--- COMPLETE THE FOLLOWING ---
- 1) From the Bosch 1297DK thread, extract the passage from "## sbryan55 (Dec" up to and including "of this sander.".
- 2) In the Bosch 1297DK thread, which part holds sandpaper in the sander solely by friction?

--- TEXT PROVIDED ---
# Bosch 1297DK



## sbryan55 (Dec 8, 2007)

I agree that this is a nice sander. I have one of these and have used it for a couple of years now. The only problem I have had with it is the plastic liner on the rear clip holds sandpaper in the sander solely by friction. The liner on mine has worn down and it will no longer hold sandpaper. I have not bothered to find a replacement yet as I have a ROS available. But I have been pleased with the performance of this sander.


----------



## PurpLev (May 30, 2008)

is it possible to connect this to a dust collector/shop vac? or only using it's built in bag? (looks like a square connection)


----------



## woodnut (Apr 22, 2007)

I have this same sander and like it alot, you may already know this but the filter box does come apart so you can clean the filter inside. I only mentioned this becouse it took me awhile to figure this out and thought it may help someone else.


----------



## gizmodyne (Mar 15, 2007)

My mom has one of these and brought it over to help me refinish some deck chairs.

This Bosch unit is way smoother than my Dewalt palm sander. The paper changing system is superior and easy use. The paper goes on tight.

The dust collection is decent as well. Boss sells an adapter for it that hooks it up to a festool or bosch hose. The bosch hose is worthless. The adapter fits their ROS as well.


----------



## DaveHerron (Jan 21, 2008)

I agree with the review. This is a great little sander. Unless I have a large flat surface to sand, I grab this sander before my DeWalt Orbital. Probably the easiest paper change of all the 1/4 sheet sanders out there.

I believe the hose adapter that comes with it will match up to a 1-1/4 or 1-1/2 inch hose.


----------

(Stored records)
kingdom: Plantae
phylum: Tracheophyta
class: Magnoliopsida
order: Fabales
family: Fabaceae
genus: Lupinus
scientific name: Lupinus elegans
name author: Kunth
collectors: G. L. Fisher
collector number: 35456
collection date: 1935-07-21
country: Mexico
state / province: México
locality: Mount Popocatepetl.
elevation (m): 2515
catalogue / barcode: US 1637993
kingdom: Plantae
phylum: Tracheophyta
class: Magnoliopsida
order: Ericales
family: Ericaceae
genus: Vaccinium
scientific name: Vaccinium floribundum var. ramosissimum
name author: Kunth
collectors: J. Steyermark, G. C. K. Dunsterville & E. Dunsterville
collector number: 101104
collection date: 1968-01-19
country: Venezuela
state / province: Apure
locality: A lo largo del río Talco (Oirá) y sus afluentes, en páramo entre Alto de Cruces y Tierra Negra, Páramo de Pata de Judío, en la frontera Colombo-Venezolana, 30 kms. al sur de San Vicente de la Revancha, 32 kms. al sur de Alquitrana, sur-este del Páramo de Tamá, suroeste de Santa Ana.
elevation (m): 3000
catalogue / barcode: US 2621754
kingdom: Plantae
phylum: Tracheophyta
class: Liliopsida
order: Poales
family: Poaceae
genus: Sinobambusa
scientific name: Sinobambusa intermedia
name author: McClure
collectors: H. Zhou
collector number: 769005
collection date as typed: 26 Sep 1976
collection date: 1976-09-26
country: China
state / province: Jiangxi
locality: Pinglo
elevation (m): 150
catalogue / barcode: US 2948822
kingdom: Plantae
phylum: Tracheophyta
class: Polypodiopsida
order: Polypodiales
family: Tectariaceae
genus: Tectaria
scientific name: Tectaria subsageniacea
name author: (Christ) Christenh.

--- PER-TASK ANSWERS ---
- 1)
## sbryan55 (Dec 8, 2007)

I agree that this is a nice sander. I have one of these and have used it for a couple of years now. The only problem I have had with it is the plastic liner on the rear clip holds sandpaper in the sander solely by friction. The liner on mine has worn down and it will no longer hold sandpaper. I have not bothered to find a replacement yet as I have a ROS available. But I have been pleased with the performance of this sander.

- 2) The plastic liner on the rear clip.